Slashdot Mirror


Are Review Scores Pointless?

donniebaseball23 writes: With Eurogamer being the latest popular video games site to ditch review scores, some are discussing just how valuable assigning a score to a game actually is these days. It really depends on whom you ask. "I've always disliked the notion of scores on something as abstract and subjective as games," says Vlambeer co-founder Rami Ismail. From the press side, though, former GameSpot editor Justin Calvert still believes in scores. "I've been basing my own game-purchasing decision on reviews ever since I picked up the first issue of Zzap! 64 magazine in the UK almost 30 years ago," he says, while admitting that YouTube is certainly changing the landscape today: "There's something very appealing about watching a game being played and knowing that the footage hasn't been edited in a way that might misrepresent the experience."

5 of 135 comments (clear)

  1. Meta scores and user's meta scores by Deffexor · · Score: 4, Informative

    I've found Metacritic to be a good aggregator of scores, but more importantly, the "users" scores (and reviews) tend to be more reliable in terms of not being overly critical of games that are generally pretty good, but don't meet the expectations of "hard core" gamers.

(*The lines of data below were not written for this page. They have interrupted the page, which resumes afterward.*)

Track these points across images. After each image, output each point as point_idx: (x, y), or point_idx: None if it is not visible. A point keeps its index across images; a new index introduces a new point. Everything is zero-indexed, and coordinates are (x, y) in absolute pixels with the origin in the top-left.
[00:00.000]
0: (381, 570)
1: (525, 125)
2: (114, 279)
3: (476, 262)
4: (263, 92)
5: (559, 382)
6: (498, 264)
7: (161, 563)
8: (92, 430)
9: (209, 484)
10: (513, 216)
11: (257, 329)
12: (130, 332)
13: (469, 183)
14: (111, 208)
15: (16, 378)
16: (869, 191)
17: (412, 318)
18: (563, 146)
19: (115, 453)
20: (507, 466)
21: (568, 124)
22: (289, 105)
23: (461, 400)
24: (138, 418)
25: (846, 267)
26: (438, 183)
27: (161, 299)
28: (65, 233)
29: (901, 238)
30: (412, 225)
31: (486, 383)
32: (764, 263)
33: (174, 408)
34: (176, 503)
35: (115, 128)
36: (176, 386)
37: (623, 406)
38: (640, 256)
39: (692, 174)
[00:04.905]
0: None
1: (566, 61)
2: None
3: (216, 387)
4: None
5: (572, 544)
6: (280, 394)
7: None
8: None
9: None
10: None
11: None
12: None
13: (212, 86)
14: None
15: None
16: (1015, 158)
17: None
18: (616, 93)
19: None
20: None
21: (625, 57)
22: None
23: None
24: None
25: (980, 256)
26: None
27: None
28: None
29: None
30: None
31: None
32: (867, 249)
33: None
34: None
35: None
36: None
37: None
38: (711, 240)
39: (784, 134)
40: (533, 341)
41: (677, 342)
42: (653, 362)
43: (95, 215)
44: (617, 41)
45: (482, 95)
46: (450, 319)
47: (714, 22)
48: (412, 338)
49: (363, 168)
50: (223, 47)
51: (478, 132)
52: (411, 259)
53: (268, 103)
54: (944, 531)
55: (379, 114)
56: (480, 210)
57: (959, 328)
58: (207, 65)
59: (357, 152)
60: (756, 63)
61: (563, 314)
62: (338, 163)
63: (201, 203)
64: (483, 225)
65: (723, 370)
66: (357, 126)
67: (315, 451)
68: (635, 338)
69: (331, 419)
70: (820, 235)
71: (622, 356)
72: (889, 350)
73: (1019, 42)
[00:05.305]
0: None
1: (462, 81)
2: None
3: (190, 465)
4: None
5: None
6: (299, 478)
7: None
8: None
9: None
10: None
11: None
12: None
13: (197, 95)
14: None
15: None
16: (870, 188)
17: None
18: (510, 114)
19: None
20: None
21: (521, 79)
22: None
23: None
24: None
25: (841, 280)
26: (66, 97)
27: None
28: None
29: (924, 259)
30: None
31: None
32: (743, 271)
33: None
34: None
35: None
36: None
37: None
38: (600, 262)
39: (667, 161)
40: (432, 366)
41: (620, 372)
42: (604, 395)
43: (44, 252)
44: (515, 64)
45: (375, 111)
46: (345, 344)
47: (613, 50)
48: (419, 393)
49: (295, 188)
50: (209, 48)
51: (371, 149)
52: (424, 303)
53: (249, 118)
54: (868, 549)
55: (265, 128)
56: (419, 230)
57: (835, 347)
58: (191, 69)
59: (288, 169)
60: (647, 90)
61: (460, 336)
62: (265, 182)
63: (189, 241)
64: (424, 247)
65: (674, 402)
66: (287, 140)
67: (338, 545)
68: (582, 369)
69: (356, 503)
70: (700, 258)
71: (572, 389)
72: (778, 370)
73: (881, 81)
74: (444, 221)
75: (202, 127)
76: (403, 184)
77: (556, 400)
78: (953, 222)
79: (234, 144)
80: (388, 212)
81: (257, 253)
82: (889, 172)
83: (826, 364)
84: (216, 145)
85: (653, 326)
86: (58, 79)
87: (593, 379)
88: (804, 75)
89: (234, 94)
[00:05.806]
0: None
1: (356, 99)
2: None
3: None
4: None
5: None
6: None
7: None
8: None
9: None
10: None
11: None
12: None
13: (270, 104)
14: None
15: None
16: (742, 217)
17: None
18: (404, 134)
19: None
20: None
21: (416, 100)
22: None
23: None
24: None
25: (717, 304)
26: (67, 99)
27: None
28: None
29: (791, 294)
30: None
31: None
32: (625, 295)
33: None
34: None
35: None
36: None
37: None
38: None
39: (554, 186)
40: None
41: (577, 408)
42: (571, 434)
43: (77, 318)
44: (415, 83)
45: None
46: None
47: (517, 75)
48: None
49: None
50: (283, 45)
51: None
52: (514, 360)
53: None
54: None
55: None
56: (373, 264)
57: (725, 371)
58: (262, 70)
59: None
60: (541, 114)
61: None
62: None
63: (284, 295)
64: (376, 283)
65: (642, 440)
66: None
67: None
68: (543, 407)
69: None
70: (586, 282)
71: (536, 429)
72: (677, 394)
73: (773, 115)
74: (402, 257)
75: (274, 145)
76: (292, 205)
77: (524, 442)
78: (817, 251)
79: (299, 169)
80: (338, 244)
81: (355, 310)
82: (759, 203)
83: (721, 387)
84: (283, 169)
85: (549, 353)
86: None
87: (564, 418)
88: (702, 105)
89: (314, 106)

    1. Re:Meta scores and user's meta scores by jclarker6 · · Score: 5, Informative

      Totally agree with this. And taking it a step further one could say any single score on it's own is not that reliable, when taken in aggregate the cream definitely rises to the top

    2. Re: Meta scores and user's meta scores by Anubis+IV · · Score: 4, Informative

      I'd go even further than that and say that it depends on the type of scale being used as well.

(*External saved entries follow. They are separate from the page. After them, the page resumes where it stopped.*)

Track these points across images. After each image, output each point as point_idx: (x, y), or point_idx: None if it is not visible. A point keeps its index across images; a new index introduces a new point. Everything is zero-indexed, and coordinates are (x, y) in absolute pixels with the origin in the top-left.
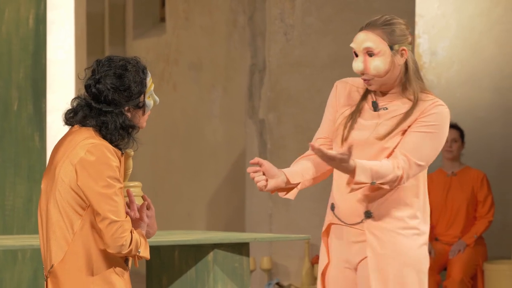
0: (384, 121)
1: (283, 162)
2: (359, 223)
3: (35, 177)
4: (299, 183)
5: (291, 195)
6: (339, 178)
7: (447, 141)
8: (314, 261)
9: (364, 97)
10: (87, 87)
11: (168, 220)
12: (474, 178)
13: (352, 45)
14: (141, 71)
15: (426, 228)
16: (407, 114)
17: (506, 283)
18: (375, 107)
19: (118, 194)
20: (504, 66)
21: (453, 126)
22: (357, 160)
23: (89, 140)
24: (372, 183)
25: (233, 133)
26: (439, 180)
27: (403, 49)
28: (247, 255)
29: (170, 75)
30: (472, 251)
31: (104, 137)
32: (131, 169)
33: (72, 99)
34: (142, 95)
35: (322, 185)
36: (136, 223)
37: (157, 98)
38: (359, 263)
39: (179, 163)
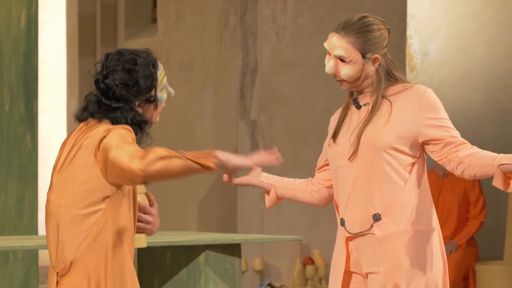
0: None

      When it comes to user reviews, if the reviews are thumbs up or down, I'll do the same as you and read the thumbs down reviews first, since it's easier to filter out the extreme reviewers and get a sense for the common issues. If it's a 5-point scale, I'll read through the 2s and 4s, since those reviews can give you a quick understanding of the pros and cons for the product, without nearly the level of overstatement that you'll need to filter through in the 1s and 5s. And I don't even bother reading reviews based on 10-point scales, since the way that everyday users grade on a 10-point scale is arbitrary to the point of uselessness (e.g. some people treat it like a 5-point scale with better granularity, while others treat it like an academic scale).

  2. Game reviews have always been broken by Piata · · Score: 4, Interesting

    Almost no games get below 40, while any game that doesn't get 80 or more is considerd a failure. Then you have people giving games 3 out of 5 stars which translates to a score of 60, which skews things even more. Plus tent pole games like CoD can be executed extremely well but offer nothing new so how do you review that? There are games with low interaction (point and click) or high interaction (RTS). How do you compare one against the other? Good reviews are also often given despite massive bugs, incomplete games being released or week 1 launch disasters (like Diablo III).

    It's issues like that which make me understand the no score review trend.

  3. Steam User Score beats traditional scores by Holammer · · Score: 4, Interesting

    The Steam User Score is currently my most trusted metric for how good a game is, something which is considered "overwhelmingly positive" with a couple thousand user reviews is usually a worthy purchase.
    For non-steam users, imagine Metacritic except you can only submit your score/review if you own the actual game and it's either thumbs up or down.